**POLECENIE 1:** Znajdź we wpisach poniżej wszystkie wiersze zawierające ciąg „need” i przepisz je. Wielkość liter ma znaczenie.

**FRAGMENT ŹRÓDŁA:**
━━━━━━━━━━━━━━━━━━━━━━━━━━━━━━
Zabójstwo prezydenta Adamowicza: połowę pracowników ochrony stanowili uczniowie gdańskich liceów?

Nowe doniesienia w sprawie ochrony finału WOŚP w Gdańsku, podczas którego Stefan W. zamordował prezydenta Pawła Adamowicza. Okazuje się, że nawet połowę członków ekipy ochrony mogli stanowić uczniowie gdańskich liceów. Byli wśród nich nieletni.

Zabójstwo prezydenta Adamowicza: połowę pracowników ochrony stanowili uczniowie gdańskich liceów?
Źródło zdjęć: © Forum | Łukasz Dejnarowicz
Violetta Baran

27.01.2019 | aktual.: 27.01.2019 07:47

Reporterzy programu „Alarm” z telewizyjnej Jedynki dotarli do informacji, że wśród ochroniarzy agencji „Tajfun”, którzy zabezpieczali Finał WOŚP byli uczniowie trzech gdańskich liceów. Niektórzy z nich nie mieli nawet 18 lat. "Czy to przypadek, że dyrektorem jednej z tych szkół jest ojciec aresztowanego szefa ochrony tragicznie zakończonej imprezy?" - pytają autorzy najnowszego odcinka programu.

Reporterzy "Alarmu" starali się dociec w jaki sposób wybrano do ochrony tej imprezy agencję "Tajfun". Okazuje się, że Regionalne Centrum Wolontariatu, które organizowało imprezę, wysłało zapytanie cenowe do trzech koncesjonowanych agencji ochrony. - Decydujące są trzy czynniki, cena, doświadczenie, gwarancja prawidłowego wykonania umowy - powiedział pełnomocnik Centrum.

- Ja podejrzewam, że tytułem tego, że Tajfun organizował ochronę Jarmarku Bożonarodzeniowego, zapytano go, czy by się nie podjął ochrony finału WOŚP - mówi "Alarmowi" Mariusz Burdak, szef agencji ochrony WENA, która przez kilka lat ochraniała finały WOŚP w Gdańsku. - To przecież fajna, lajtowa impreza, gdzie wszyscy się bawią. I tak to popłynęło, zabrakło wyobraźni... - dodaje.

- Jeśli chodzi o zabezpieczenie sceny i zaplecza to było to około 15 osób. Nie mam wiedzy o wieku tych osób. Nie mam wiedzy o związkach szkoły Spartakus z agencją "Tajfun" - mówi "Alarmowi" Łukasz Isenko, pełnomocnik Tajfun.
━━━━━━━━━━━━━━━━━━━━━━━━━━━━━━
Wpisy w zbiorze
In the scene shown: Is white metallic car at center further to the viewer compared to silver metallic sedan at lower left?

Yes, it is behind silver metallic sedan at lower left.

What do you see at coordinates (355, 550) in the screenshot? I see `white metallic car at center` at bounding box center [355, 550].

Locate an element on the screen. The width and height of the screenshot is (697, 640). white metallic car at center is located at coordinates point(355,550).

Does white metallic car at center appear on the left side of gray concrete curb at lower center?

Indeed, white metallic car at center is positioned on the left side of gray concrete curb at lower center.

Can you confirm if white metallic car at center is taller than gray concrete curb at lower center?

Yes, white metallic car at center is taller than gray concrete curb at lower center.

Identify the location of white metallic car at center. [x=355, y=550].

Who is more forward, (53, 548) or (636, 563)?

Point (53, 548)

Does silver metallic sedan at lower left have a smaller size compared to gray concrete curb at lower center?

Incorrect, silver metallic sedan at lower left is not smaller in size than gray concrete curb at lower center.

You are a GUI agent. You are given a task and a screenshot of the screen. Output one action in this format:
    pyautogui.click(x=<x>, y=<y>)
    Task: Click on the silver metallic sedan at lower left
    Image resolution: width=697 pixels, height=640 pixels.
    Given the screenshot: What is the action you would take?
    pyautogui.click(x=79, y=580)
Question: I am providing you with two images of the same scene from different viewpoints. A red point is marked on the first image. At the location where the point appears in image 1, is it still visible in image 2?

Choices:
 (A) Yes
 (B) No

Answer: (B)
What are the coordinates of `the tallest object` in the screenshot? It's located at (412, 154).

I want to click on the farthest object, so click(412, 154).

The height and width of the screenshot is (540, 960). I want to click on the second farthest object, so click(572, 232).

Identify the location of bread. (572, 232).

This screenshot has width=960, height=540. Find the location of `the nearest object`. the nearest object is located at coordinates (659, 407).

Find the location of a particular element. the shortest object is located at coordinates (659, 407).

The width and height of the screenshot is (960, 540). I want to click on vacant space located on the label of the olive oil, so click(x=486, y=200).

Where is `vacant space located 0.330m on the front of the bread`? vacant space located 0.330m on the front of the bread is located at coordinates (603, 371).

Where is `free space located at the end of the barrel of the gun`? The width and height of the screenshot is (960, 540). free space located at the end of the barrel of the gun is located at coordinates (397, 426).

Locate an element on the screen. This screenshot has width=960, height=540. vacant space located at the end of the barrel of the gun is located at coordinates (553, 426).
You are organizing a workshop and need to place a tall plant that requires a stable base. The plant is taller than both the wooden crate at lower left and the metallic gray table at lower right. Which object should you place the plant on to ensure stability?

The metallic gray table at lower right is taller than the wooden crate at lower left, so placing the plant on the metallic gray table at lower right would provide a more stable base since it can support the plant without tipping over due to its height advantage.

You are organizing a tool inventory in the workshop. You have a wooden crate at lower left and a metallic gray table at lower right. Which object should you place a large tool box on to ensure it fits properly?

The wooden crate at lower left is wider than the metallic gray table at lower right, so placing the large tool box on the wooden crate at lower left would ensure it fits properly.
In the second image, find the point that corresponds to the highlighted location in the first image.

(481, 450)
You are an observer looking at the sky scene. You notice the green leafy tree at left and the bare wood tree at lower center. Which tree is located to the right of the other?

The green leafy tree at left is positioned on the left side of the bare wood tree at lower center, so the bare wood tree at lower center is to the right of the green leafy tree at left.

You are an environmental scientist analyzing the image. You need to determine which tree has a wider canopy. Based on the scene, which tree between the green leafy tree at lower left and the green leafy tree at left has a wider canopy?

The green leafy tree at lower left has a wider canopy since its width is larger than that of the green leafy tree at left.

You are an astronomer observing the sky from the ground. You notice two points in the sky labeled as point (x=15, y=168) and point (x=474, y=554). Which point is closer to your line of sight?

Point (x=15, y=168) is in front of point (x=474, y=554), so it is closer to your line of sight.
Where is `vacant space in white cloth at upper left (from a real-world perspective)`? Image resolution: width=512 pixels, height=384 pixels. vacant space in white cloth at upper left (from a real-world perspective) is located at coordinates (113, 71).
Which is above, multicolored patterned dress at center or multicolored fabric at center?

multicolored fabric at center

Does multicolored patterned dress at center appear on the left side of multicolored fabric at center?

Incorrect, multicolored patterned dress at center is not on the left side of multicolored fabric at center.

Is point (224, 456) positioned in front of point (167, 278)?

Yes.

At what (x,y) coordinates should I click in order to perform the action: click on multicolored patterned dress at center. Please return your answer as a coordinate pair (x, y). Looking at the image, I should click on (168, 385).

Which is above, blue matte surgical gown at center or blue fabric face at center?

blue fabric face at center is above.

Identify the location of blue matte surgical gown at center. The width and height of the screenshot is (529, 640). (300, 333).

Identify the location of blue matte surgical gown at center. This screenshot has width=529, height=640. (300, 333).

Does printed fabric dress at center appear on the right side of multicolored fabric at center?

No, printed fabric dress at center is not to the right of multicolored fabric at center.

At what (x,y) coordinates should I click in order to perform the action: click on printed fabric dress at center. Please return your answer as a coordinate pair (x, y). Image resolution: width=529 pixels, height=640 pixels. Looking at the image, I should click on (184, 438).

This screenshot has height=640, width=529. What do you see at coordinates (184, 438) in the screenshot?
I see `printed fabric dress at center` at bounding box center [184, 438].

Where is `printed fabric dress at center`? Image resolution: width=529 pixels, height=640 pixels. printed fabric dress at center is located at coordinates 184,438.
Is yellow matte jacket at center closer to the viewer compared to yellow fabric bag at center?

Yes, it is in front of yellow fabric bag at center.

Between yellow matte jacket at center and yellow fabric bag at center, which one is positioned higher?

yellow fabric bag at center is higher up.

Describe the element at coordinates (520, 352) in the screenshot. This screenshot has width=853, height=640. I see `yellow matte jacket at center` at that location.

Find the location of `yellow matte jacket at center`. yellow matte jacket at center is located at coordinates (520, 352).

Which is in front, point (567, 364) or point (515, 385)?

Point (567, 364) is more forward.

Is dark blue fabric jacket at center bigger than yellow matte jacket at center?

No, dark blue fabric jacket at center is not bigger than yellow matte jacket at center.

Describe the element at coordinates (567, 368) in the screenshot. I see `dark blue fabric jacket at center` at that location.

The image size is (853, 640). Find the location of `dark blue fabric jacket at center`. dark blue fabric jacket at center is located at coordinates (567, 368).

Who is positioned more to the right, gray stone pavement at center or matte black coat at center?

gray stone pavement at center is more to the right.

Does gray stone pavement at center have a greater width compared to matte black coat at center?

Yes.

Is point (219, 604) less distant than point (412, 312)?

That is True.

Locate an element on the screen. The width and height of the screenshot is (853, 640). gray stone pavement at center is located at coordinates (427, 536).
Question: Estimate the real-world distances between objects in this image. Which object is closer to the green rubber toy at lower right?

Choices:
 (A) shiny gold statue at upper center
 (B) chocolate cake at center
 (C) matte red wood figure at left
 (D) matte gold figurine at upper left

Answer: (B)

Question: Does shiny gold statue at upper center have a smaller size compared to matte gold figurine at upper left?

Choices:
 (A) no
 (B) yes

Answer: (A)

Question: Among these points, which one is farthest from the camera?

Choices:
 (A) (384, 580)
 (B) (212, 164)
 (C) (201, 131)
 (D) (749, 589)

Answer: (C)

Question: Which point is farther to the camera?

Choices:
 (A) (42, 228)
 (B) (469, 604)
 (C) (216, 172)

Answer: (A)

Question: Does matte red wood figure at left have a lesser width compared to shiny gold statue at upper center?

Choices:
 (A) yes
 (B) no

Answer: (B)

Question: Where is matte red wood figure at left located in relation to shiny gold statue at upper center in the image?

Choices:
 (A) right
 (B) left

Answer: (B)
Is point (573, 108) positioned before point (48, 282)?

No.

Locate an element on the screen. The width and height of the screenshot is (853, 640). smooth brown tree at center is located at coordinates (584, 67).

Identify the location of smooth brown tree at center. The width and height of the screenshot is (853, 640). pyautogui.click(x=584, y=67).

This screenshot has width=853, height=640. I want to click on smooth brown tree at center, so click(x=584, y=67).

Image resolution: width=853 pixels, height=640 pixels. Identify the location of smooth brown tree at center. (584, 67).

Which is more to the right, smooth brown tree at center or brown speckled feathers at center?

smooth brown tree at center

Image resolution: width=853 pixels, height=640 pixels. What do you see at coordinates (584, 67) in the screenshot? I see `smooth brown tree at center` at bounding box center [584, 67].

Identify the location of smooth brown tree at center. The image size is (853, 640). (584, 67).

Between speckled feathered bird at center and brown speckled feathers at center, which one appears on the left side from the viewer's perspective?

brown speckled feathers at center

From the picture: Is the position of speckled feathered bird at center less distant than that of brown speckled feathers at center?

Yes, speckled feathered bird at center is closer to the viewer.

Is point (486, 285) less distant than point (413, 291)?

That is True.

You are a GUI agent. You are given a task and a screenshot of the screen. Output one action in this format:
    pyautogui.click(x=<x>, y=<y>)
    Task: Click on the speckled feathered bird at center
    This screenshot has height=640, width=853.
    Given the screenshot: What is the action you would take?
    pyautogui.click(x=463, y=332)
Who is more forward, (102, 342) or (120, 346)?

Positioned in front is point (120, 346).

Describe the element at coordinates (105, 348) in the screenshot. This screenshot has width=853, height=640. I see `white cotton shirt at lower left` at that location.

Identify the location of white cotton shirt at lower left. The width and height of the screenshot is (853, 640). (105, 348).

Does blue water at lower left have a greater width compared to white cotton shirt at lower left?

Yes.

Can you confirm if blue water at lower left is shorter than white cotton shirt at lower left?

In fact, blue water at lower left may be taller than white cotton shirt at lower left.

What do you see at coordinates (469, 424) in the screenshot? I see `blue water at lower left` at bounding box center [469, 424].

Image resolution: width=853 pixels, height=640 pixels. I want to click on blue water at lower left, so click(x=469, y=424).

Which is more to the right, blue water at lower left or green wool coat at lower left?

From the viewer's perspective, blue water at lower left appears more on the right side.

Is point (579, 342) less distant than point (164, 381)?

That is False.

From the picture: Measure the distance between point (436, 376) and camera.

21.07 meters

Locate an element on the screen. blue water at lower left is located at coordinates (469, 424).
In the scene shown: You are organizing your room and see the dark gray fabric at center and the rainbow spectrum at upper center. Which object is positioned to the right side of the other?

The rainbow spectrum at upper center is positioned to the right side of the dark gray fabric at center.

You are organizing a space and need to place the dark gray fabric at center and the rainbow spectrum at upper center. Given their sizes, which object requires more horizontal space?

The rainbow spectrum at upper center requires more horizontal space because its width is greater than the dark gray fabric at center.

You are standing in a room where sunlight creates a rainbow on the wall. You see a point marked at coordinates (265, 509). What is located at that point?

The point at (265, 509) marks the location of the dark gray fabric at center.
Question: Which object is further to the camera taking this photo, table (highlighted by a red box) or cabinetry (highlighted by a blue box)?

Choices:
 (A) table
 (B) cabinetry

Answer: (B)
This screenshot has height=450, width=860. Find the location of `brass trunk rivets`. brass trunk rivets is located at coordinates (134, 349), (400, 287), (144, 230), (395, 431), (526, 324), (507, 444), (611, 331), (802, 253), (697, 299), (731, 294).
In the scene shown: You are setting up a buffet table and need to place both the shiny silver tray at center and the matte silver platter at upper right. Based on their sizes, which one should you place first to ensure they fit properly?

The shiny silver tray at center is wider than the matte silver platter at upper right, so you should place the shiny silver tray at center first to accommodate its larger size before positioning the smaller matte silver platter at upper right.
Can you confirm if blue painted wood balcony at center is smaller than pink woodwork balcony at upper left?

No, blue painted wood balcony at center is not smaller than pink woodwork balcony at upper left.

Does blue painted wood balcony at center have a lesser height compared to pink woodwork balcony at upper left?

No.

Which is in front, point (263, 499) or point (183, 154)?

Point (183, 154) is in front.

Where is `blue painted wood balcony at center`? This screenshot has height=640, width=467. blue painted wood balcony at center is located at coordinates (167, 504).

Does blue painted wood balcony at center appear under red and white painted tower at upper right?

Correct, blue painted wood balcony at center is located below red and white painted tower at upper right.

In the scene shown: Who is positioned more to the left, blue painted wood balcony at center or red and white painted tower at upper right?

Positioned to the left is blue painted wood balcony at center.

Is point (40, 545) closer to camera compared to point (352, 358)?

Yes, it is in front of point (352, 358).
━━━━━━━━━━━━━━━━━━━━━━━━━━━━━━
**POLECENIE 2:** Wyodrębnij z artykułu o zabójstwie prezydenta Adamowicza fragment między „- Ja podejrzewam, że” a „Isenko, pełnomocnik Tajfun.”, włącznie.

**PEŁNA ODPOWIEDŹ 1:**
You are organizing a workshop and need to place a tall plant that requires a stable base. The plant is taller than both the wooden crate at lower left and the metallic gray table at lower right. Which object should you place the plant on to ensure stability?
You are an environmental scientist analyzing the image. You need to determine which tree has a wider canopy. Based on the scene, which tree between the green leafy tree at lower left and the green leafy tree at left has a wider canopy?
You are organizing a space and need to place the dark gray fabric at center and the rainbow spectrum at upper center. Given their sizes, which object requires more horizontal space?
In the scene shown: You are setting up a buffet table and need to place both the shiny silver tray at center and the matte silver platter at upper right. Based on their sizes, which one should you place first to ensure they fit properly?

**PEŁNA ODPOWIEDŹ 2:**
- Ja podejrzewam, że tytułem tego, że Tajfun organizował ochronę Jarmarku Bożonarodzeniowego, zapytano go, czy by się nie podjął ochrony finału WOŚP - mówi "Alarmowi" Mariusz Burdak, szef agencji ochrony WENA, która przez kilka lat ochraniała finały WOŚP w Gdańsku. - To przecież fajna, lajtowa impreza, gdzie wszyscy się bawią. I tak to popłynęło, zabrakło wyobraźni... - dodaje.

- Jeśli chodzi o zabezpieczenie sceny i zaplecza to było to około 15 osób. Nie mam wiedzy o wieku tych osób. Nie mam wiedzy o związkach szkoły Spartakus z agencją "Tajfun" - mówi "Alarmowi" Łukasz Isenko, pełnomocnik Tajfun.